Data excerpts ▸
--- START ---
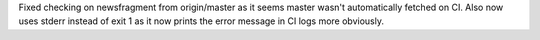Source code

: Fixed checking on newsfragment from origin/master as it seems master wasn't automatically fetched on CI.
Also now uses stderr instead of exit 1 as it now prints the error message in CI logs more obviously.
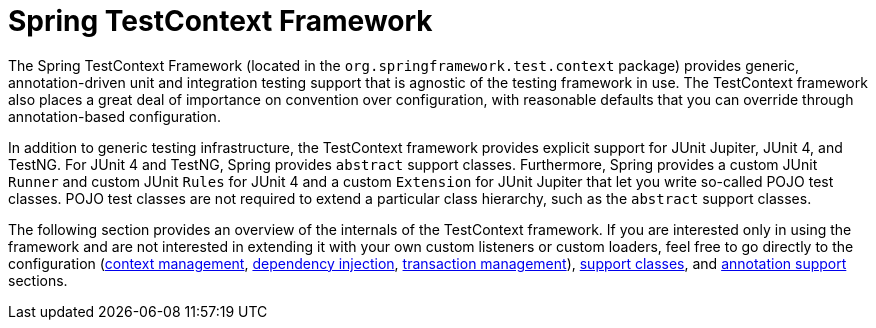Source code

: [[testcontext-framework]]
= Spring TestContext Framework
:page-section-summary-toc: 1

The Spring TestContext Framework (located in the `org.springframework.test.context`
package) provides generic, annotation-driven unit and integration testing support that is
agnostic of the testing framework in use. The TestContext framework also places a great
deal of importance on convention over configuration, with reasonable defaults that you
can override through annotation-based configuration.

In addition to generic testing infrastructure, the TestContext framework provides
explicit support for JUnit Jupiter, JUnit 4, and TestNG. For JUnit 4 and TestNG, Spring
provides `abstract` support classes. Furthermore, Spring provides a custom JUnit `Runner`
and custom JUnit `Rules` for JUnit 4 and a custom `Extension` for JUnit Jupiter that let
you write so-called POJO test classes. POJO test classes are not required to extend a
particular class hierarchy, such as the `abstract` support classes.

The following section provides an overview of the internals of the TestContext framework.
If you are interested only in using the framework and are not interested in extending it
with your own custom listeners or custom loaders, feel free to go directly to the
configuration (xref:testing/testcontext-framework/ctx-management.adoc[context management],
xref:testing/testcontext-framework/fixture-di.adoc[dependency injection],
xref:testing/testcontext-framework/tx.adoc[transaction management]),
xref:testing/testcontext-framework/support-classes.adoc[support classes], and
xref:testing/annotations.adoc[annotation support] sections.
--- END ---
Exercise ▸
Skipping any pictures, copy the entries exactly as they appear.

Expected output ▸
Source code

: Fixed checking on newsfragment from origin/master as it seems master wasn't automatically fetched on CI.
Also now uses stderr instead of exit 1 as it now prints the error message in CI logs more obviously.
Source code

: [[testcontext-framework]]
= Spring TestContext Framework
:page-section-summary-toc: 1

The Spring TestContext Framework (located in the `org.springframework.test.context`
package) provides generic, annotation-driven unit and integration testing support that is
agnostic of the testing framework in use. The TestContext framework also places a great
deal of importance on convention over configuration, with reasonable defaults that you
can override through annotation-based configuration.

In addition to generic testing infrastructure, the TestContext framework provides
explicit support for JUnit Jupiter, JUnit 4, and TestNG. For JUnit 4 and TestNG, Spring
provides `abstract` support classes. Furthermore, Spring provides a custom JUnit `Runner`
and custom JUnit `Rules` for JUnit 4 and a custom `Extension` for JUnit Jupiter that let
you write so-called POJO test classes. POJO test classes are not required to extend a
particular class hierarchy, such as the `abstract` support classes.

The following section provides an overview of the internals of the TestContext framework.
If you are interested only in using the framework and are not interested in extending it
with your own custom listeners or custom loaders, feel free to go directly to the
configuration (xref:testing/testcontext-framework/ctx-management.adoc[context management],
xref:testing/testcontext-framework/fixture-di.adoc[dependency injection],
xref:testing/testcontext-framework/tx.adoc[transaction management]),
xref:testing/testcontext-framework/support-classes.adoc[support classes], and
xref:testing/annotations.adoc[annotation support] sections.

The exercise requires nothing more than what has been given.